Peter and her coworkers quickly moved on to the second most promising neighboring protective variant; testing revealed that it was the variant actually responsible for CD. Interestingly, all people who were recalled for additional blood draws had both protective variants, which explained why the statistical evidence alone was misleading. This costly detour lays out an important lesson in genetic studies. “In this type of analysis, statistical significance is not everything,” Peter said. Often, statistics cannot account for the complexity of biological processes.
Having confirmed the effects of the mutations on human cells, the researchers moved on to the clinical scale, where they examined the effects of LRRK2 mutations on the disease course. They found that the risk mutation led to CD onset at a younger age, so Peter wants to include LRRK2 mutations as markers during genetic screening, which would allow clinicians to determine whether a patient is susceptible to CD early on.
For Peter, incorporating LRRK2 in genetic screening is just a first step. The discovery that the risk mutation leads to an overactive LRRK2 protein implies that drugs could be developed to inhibit LRRK2 and, thus, treat CD. Many PD studies have shown encouraging results. In one study, LRRK2 inhibitors were found to rescue brain cell degeneration in mice. In trying to reverse PD, however, the inhibitors also had unforeseen effects on other cells that use LRRK2. More research is needed on this cell type-specific targeting. The protective variant is a promising candidate, as it reflects the natural biochemical pathways that cells evolved to protect themselves against CD.
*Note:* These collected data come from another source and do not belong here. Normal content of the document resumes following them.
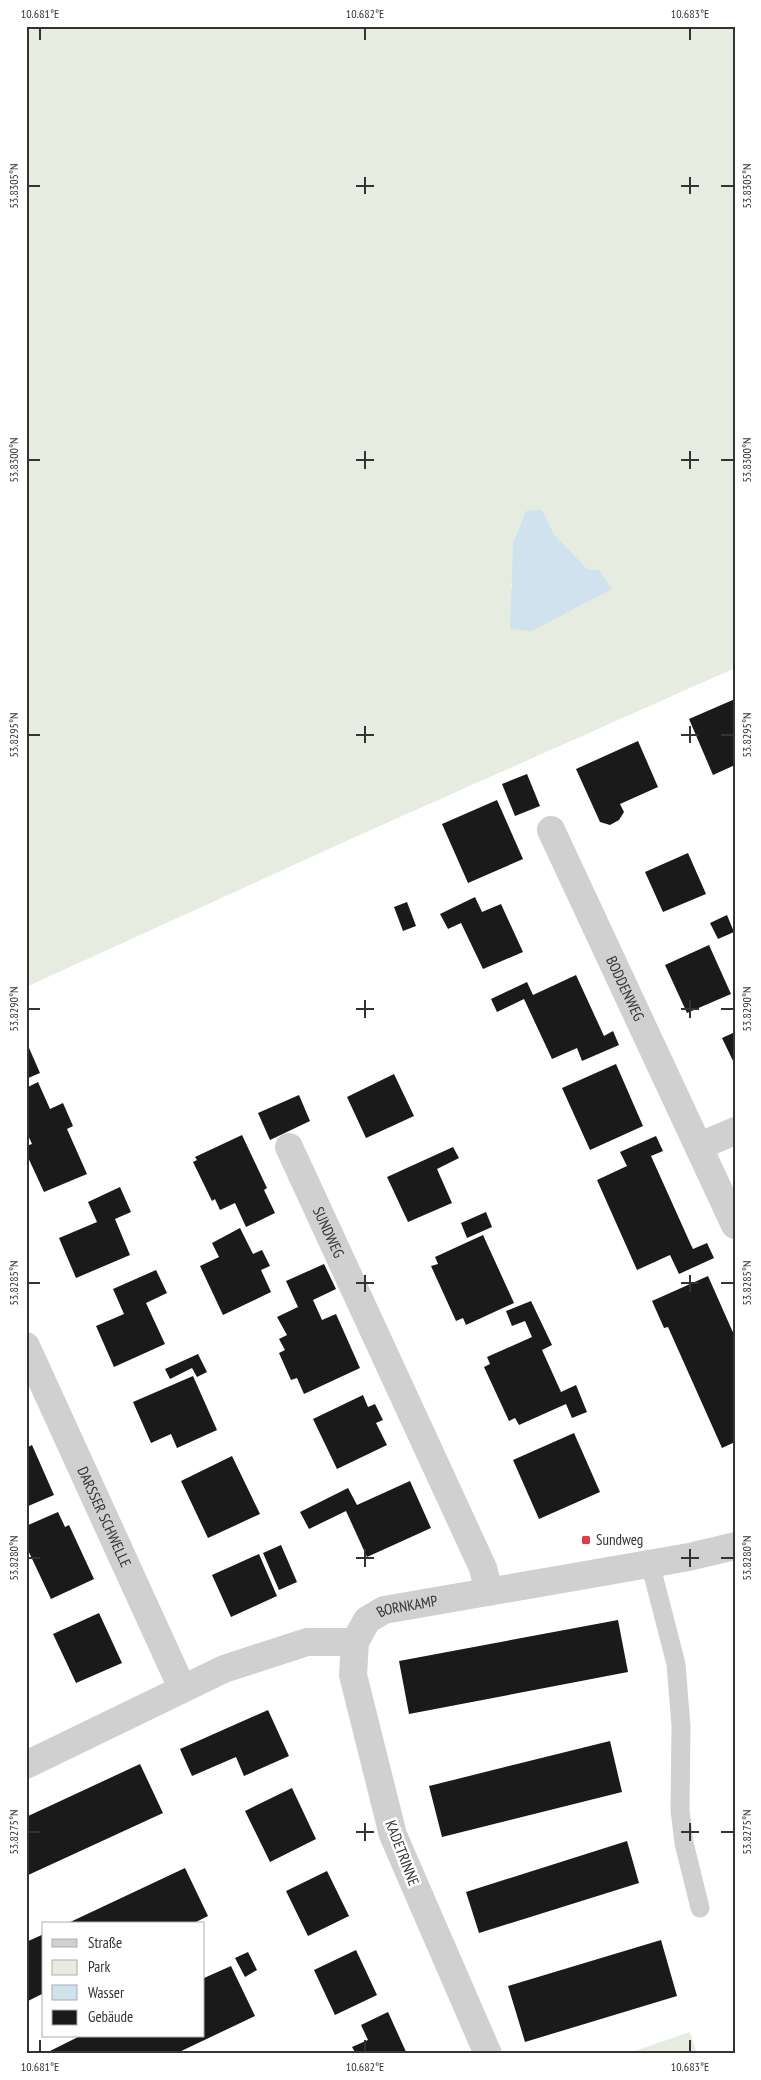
<svg xmlns="http://www.w3.org/2000/svg" width="761" height="2080" viewBox="0 0 761 2080" font-family="'PT Sans Narrow',sans-serif">
	<style>
		.green { fill: #e6ecdf; fill-rule: evenodd }
		.water { fill: #cfe2ee }
		.building { fill: #1a1a1a }
		.lines { fill: none; stroke-linecap: round; stroke-linejoin: round }
		.lane { stroke: #d0d0d0; stroke-width: 19 }
		.street { stroke: #d0d0d0; stroke-width: 28 }
		.ticks { fill: none; stroke: #333; stroke-width: 2 }
		.poi-dot { fill: #e63946; stroke: #fff; stroke-width: 2 }
		.labels { text-anchor: middle; stroke-width: 5; stroke-linejoin: round; paint-order: stroke }
		.street-label { font-size: 15px; fill: #333; stroke: #fff }
		.poi-label { font-size: 15px; fill: #333; stroke: #fff; text-anchor: start }
		.neatline { fill: none; stroke: #333; stroke-width: 2 }
		.ticks-label { font-size: 12px; text-anchor: middle; fill: #333 }
	</style>
	<rect width="100%" height="100%" fill="#fff"/>
	<path class="green" d="M26,26H735V668L355,837L26,987ZM542,510L552,533L587,569L586,603L562,615L510,587Z
		M690,2032L697,2054H626Z"/>
	<path class="water" d="M542,510L553,533L587,569L599,570L612,589L532,631L510,629L513,544L526,511Z"/>
	<path class="building" d="M735,699V765L713,775L689,719Z
		M638,741L658,787L620,804L624,812L619,820L610,825L600,822L576,769Z
		M527,774L540,806L515,816L502,784Z
		M497,800L523,859L468,883L442,824Z
		M688,853L706,894L663,912L645,872Z
		M475,897L482,912L501,904L523,952L483,969L461,923L448,929L440,914Z
		M407,902L416,926L403,931L394,907Z
		M727,915L734,932L718,939L710,923Z
		M709,945L731,994L687,1013L665,965Z
		M576,975L604,1036L613,1031L619,1045L582,1061L577,1048L552,1059L524,999L497,1012L491,999L527,982L533,995Z
		M735,1032V1065L722,1038Z
		M26,1041L40,1073L26,1079Z
		M616,1064L643,1126L590,1150L562,1088Z
		M394,1074L414,1116L366,1138L347,1097Z
		M38,1082L50,1109L63,1103L73,1126L67,1129L87,1174L44,1192L26,1153V1146L32,1144L26,1131V1088Z
		M299,1095L310,1121L270,1140L258,1113Z
		M242,1135L267,1188L264,1190L275,1213L246,1227L235,1203L220,1210L215,1199L212,1201L193,1162L197,1160L195,1157Z
		M656,1136L663,1151L651,1156L691,1245L693,1249L707,1243L714,1258L679,1274L670,1255L637,1270L597,1180L627,1166L620,1152Z
		M453,1147L459,1158L437,1169L452,1203L408,1222L387,1177Z
		M120,1187L131,1212L115,1219L130,1255L76,1278L59,1238L97,1222L88,1202Z
		M486,1212L492,1227L467,1238L461,1223Z
		M240,1228L253,1254L262,1250L270,1266L261,1270L271,1292L223,1315L200,1266L219,1257L212,1243Z
		M483,1235L514,1303L466,1325L463,1318L456,1321L431,1266L438,1264L435,1257Z
		M324,1264L336,1289L313,1300L322,1320L336,1314L360,1368L304,1394L297,1378L291,1380L279,1353L285,1350L279,1339L287,1335L277,1317L298,1307L286,1281Z
		M156,1270L167,1293L146,1303L165,1344L114,1367L96,1326L124,1314L113,1289Z
		M708,1276L735,1337V1442L722,1448L668,1327L664,1328L652,1301Z
		M531,1301L552,1345L542,1350L561,1392L576,1385L587,1412L572,1418L566,1404L519,1425L515,1418L509,1421L484,1367L490,1364L487,1357L532,1337L525,1321L512,1326L506,1311Z
		M198,1354L207,1372L197,1377L192,1368L170,1379L165,1369Z
		M193,1376L217,1430L177,1448L171,1434L151,1443L133,1402Z
		M363,1395L368,1407L375,1404L383,1420L376,1423L387,1445L337,1469L313,1419Z
		M574,1433L600,1492L539,1519L513,1460Z
		M32,1445L54,1495L26,1507V1448Z
		M232,1456L260,1514L208,1538L181,1481Z
		M410,1481L431,1528L367,1557L346,1511L309,1529L300,1512L348,1488L357,1505Z
		M58,1512L65,1527L69,1525L94,1579L51,1599L26,1546V1526Z
		M281,1545L297,1582L279,1590L263,1553Z
		M259,1554L277,1596L231,1617L212,1575Z
		M99,1613L122,1663L76,1683L53,1634Z
		M618,1620L628,1672L409,1714L399,1661Z
		M268,1710L289,1756L244,1776L236,1757L192,1776L180,1749Z
		M610,1741L622,1792L442,1837L429,1786Z
		M140,1764L163,1813L26,1876V1817Z
		M292,1788L316,1839L270,1862L245,1811Z
		M627,1841L639,1883L479,1933L466,1892Z
		M185,1868L208,1916L192,1924H66Z
		M327,1871L349,1916L308,1936L286,1891Z
		M44,1934V1993L26,2002V1942Z
		M661,1940L677,1996L525,2042L508,1986Z
		M356,1950L377,1995L335,2015L314,1970Z
		M248,1952L257,1970L245,1977L235,1958Z
		M231,1966L255,2016L175,2054H44L80,2036H204V1978Z
		M388,2012L407,2054H356L352,2047L368,2040L361,2025Z"/>
	<g class="lines">
		<path class="lane" d="M650,1563L676,1664L681,1726L680,1810L684,1843L700,1908"/>
		<g class="street">
			<path id="s1" d="M551,830L735,1225"/>
			<path d="M700,1146L735,1131"/>
			<path id="s2" d="M289,1147L483,1568L489,1592"/>
			<path id="s3" d="M26,1346L182,1688"/>
			<path d="M26,1765L224,1669L307,1642H355"/>
			<path id="s4" d="M488,2054L393,1835L353,1675L355,1642L367,1620L384,1610L689,1557L735,1546"/>
		</g>
	</g>
	<path class="ticks" d="M40,28V40M365,28V40M690,28V40M365,177V194M690,177V194M28,186H40M356,186H374M681,186H699M721,186H734M365,451V469M690,451V469M28,460H40M356,460H374M681,460H699M721,460H734M365,726V743M690,726V743M28,735H40M356,735H374M681,735H699M721,735H734M365,1000V1018M690,1000V1018M28,1009H40M356,1009H374M681,1009H699M721,1009H734M365,1275V1292M690,1275V1292M28,1283H40M356,1283H374M681,1283H699M721,1283H734M365,1549V1567M690,1549V1567M28,1558H40M356,1558H374M681,1558H699M721,1558H734M365,1823V1841M690,1823V1841M28,1832H40M356,1832H374M681,1832H699M721,1832H734M40,2040V2052M365,2040V2052M690,2040V2052"/>
	<rect class="poi-dot" x="581" y="1535" width="10" height="10" rx="2.5"/>
	<g class="labels">
		<g class="street-label">
			<text dy="5" stroke="none"><textPath href="#s1" startOffset="175">BODDENWEG</textPath></text>
			<text dy="5" stroke="none"><textPath href="#s2" startOffset="94">SUNDWEG</textPath></text>
			<text dy="5" stroke="none"><textPath href="#s3" startOffset="188">DARSSER SCHWELLE</textPath></text>
			<text dy="5" stroke="none"><textPath href="#s4" startOffset="505">BORNKAMP</textPath></text>
			<text transform="translate(402 1853) rotate(69)" y="5">KADETRINNE</text>
		</g>
		<g class="poi-label">
			<text x="596" y="1545">Sundweg</text>
		</g>
	</g>
	<rect width="761" height="2080" fill="none" stroke="#ffffff" stroke-width="55"/>
	<rect x="42" y="1922" width="162" height="115" fill="#ffffff" stroke="#adadad"/>
	<rect x="52" y="1939" width="25" height="8" fill="#d0d0d0" stroke="#adadad"/>
	<text x="88" y="1948" font-size="15" fill="#333333">Straße</text>
	<rect x="52" y="1960" width="25" height="15" fill="#e6ecdf" stroke="#adadad"/>
	<text x="88" y="1972" font-size="15" fill="#333333">Park</text>
	<rect x="52" y="1985" width="25" height="15" fill="#cfe2ee" stroke="#adadad"/>
	<text x="88" y="1998" font-size="15" fill="#333333">Wasser</text>
	<rect x="52" y="2010" width="25" height="15" fill="#1a1a1a" stroke="#adadad"/>
	<text x="88" y="2022" font-size="15" fill="#333333">Gebäude</text>
	<rect x="28" y="28" width="706" height="2024" class="neatline"/>
	<g class="ticks-label">
		<text x="40" y="18">10.681°E</text>
		<text x="365" y="18">10.682°E</text>
		<text x="690" y="18">10.683°E</text>
		<text transform="translate(14 186) rotate(-90)" y="4">53.8305°N</text>
		<text transform="translate(747 186) rotate(-90)" y="4">53.8305°N</text>
		<text transform="translate(14 460) rotate(-90)" y="4">53.8300°N</text>
		<text transform="translate(747 460) rotate(-90)" y="4">53.8300°N</text>
		<text transform="translate(14 735) rotate(-90)" y="4">53.8295°N</text>
		<text transform="translate(747 735) rotate(-90)" y="4">53.8295°N</text>
		<text transform="translate(14 1009) rotate(-90)" y="4">53.8290°N</text>
		<text transform="translate(747 1009) rotate(-90)" y="4">53.8290°N</text>
		<text transform="translate(14 1283) rotate(-90)" y="4">53.8285°N</text>
		<text transform="translate(747 1283) rotate(-90)" y="4">53.8285°N</text>
		<text transform="translate(14 1558) rotate(-90)" y="4">53.8280°N</text>
		<text transform="translate(747 1558) rotate(-90)" y="4">53.8280°N</text>
		<text transform="translate(14 1832) rotate(-90)" y="4">53.8275°N</text>
		<text transform="translate(747 1832) rotate(-90)" y="4">53.8275°N</text>
		<text x="40" y="2071">10.681°E</text>
		<text x="365" y="2071">10.682°E</text>
		<text x="690" y="2071">10.683°E</text>
	</g>
</svg>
Regardless of whether a drug can be developed, this study has far-reaching implications for PD treatment. PD is notoriously hard to treat because it does not show symptoms until years after its onset, at which point treatment is no longer effective. As CD has an earlier age of onset, clinicians can use the identified LRRK2 mutations to determine which CD patients are at high risk of PD and administer preventative measures.
Ultimately, the discoveries made use of a multipronged treatment of mountains of data, including computational biology, statistical analysis, as well as clinical and functional studies. “No one sophisticated bioinformatics approach will allow you to get to the bottom of the problem,” Peter said. She believes that this study demonstrates an important research strategy: attack the problem from as many angles as possible, and then confirm, confirm, and reconfirm the findings.
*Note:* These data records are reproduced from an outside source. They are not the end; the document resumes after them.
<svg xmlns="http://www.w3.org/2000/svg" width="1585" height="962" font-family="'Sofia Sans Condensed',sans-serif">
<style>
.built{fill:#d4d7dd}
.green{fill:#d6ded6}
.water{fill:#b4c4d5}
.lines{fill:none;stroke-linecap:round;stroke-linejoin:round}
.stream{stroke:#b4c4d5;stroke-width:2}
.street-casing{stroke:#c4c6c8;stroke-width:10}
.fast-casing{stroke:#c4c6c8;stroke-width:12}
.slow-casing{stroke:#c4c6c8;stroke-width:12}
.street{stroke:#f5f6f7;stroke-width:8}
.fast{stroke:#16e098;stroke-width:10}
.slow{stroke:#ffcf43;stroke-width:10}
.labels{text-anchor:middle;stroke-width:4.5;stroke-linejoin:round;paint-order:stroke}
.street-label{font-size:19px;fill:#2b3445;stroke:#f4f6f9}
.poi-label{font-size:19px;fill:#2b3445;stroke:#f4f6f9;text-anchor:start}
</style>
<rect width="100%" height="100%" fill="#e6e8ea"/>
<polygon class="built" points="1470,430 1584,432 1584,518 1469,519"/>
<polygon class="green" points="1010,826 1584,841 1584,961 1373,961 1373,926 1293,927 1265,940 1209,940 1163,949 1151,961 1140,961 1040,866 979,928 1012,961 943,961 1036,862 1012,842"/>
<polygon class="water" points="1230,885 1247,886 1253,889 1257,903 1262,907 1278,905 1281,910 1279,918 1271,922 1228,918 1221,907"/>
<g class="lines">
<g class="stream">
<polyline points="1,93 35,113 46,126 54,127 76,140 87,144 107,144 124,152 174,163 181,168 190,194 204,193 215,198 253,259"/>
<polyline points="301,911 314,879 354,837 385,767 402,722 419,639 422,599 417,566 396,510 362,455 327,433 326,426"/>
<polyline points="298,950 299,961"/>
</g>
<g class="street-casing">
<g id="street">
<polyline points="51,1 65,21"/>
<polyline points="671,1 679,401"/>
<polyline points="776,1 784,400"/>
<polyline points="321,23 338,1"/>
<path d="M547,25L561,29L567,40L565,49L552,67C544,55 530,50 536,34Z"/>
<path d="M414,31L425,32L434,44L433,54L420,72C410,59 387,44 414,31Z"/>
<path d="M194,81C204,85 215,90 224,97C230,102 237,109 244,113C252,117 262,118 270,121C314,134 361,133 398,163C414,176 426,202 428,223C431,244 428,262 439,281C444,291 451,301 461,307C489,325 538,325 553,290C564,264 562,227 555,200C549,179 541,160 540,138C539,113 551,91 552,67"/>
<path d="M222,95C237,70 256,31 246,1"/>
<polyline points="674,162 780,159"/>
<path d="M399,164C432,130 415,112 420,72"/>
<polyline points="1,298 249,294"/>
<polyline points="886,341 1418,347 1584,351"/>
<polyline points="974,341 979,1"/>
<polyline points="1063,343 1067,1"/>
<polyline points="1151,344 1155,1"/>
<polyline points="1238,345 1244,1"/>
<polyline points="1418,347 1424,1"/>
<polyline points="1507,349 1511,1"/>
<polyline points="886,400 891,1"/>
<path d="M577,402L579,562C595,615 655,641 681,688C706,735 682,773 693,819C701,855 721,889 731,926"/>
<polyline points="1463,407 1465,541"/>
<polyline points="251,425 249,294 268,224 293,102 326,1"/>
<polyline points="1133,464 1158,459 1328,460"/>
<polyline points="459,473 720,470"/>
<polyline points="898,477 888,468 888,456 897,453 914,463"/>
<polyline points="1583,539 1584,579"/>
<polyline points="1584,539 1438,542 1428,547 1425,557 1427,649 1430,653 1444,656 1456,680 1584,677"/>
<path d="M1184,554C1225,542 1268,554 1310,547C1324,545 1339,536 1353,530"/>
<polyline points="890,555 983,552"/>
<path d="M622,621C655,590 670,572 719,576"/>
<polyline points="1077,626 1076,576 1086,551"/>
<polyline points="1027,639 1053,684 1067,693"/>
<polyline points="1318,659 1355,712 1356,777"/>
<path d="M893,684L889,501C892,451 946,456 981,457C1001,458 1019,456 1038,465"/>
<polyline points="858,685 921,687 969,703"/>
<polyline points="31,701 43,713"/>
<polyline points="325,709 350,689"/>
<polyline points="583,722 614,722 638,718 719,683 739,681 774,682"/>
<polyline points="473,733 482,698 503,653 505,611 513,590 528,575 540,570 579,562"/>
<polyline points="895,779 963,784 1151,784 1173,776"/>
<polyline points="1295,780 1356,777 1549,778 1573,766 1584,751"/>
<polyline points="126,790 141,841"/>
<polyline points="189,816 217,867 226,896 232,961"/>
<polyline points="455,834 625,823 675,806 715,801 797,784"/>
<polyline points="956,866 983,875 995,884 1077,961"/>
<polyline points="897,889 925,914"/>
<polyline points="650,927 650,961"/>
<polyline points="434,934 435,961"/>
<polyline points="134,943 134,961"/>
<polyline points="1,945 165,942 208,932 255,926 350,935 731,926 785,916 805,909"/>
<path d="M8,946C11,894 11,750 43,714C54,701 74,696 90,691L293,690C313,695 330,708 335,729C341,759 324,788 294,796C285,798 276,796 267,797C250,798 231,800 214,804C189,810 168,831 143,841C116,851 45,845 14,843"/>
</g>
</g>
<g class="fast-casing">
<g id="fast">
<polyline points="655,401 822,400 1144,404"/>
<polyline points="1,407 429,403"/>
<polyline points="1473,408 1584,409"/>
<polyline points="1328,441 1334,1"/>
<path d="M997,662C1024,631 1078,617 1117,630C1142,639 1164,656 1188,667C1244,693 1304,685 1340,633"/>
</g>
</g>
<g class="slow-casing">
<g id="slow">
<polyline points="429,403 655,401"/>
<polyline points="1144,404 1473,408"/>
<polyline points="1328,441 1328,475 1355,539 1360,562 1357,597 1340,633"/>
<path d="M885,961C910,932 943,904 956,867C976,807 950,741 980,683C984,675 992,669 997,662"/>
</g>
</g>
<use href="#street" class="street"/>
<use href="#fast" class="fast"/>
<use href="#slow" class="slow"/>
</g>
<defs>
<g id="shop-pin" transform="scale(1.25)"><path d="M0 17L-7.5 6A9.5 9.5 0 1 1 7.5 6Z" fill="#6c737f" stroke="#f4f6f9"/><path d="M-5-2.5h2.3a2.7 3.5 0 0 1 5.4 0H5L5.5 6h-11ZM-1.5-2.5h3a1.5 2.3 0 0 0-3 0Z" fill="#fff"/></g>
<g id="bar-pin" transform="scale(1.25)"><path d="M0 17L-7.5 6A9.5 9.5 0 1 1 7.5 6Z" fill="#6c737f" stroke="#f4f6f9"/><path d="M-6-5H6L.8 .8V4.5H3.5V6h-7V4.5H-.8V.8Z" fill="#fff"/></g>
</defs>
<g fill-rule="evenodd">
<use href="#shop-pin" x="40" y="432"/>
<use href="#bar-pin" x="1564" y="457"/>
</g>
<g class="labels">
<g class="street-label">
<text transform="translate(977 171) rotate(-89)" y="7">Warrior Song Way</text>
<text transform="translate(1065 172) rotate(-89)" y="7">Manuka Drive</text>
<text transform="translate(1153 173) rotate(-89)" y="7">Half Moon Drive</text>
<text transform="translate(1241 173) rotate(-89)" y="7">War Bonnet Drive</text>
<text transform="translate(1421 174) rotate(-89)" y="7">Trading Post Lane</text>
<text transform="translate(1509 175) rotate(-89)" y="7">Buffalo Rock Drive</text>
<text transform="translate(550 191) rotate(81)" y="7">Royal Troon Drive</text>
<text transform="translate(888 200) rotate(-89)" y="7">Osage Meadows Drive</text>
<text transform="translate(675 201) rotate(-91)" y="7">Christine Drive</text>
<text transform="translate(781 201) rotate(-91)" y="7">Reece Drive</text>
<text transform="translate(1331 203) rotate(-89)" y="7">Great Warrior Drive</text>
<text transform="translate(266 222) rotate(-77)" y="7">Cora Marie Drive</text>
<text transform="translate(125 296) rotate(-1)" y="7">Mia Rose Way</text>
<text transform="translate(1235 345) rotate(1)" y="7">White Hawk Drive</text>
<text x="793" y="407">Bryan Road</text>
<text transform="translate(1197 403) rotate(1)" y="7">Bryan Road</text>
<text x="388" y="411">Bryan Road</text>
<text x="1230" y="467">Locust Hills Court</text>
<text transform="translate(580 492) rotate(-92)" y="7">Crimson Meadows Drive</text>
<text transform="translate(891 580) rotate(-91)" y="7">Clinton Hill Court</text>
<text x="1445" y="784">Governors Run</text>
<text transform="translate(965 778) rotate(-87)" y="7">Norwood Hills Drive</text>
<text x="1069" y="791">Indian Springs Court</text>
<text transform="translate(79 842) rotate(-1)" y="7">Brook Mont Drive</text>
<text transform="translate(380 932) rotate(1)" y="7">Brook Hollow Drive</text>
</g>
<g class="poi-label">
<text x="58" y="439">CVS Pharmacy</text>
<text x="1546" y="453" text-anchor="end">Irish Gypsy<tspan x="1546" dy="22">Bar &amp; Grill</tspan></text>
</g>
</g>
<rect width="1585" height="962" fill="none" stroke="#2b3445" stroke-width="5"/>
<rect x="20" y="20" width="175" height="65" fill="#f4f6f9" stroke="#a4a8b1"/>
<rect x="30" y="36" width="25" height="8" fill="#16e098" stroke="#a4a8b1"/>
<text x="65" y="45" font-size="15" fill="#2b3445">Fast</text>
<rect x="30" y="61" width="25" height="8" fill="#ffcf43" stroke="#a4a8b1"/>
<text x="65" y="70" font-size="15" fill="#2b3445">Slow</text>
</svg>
CD is still far from curable. Based on the findings in this study, Peter and her coworkers are examining the effect of LRRK2 inhibitors on reversing colon inflammation in mice. This push is driven by the promise of genetics in answering many biological problems. “I think we’re going to enter a golden age of medicine, where instead of being a descriptive science, medicine is going to be a molecular science,” Cho said.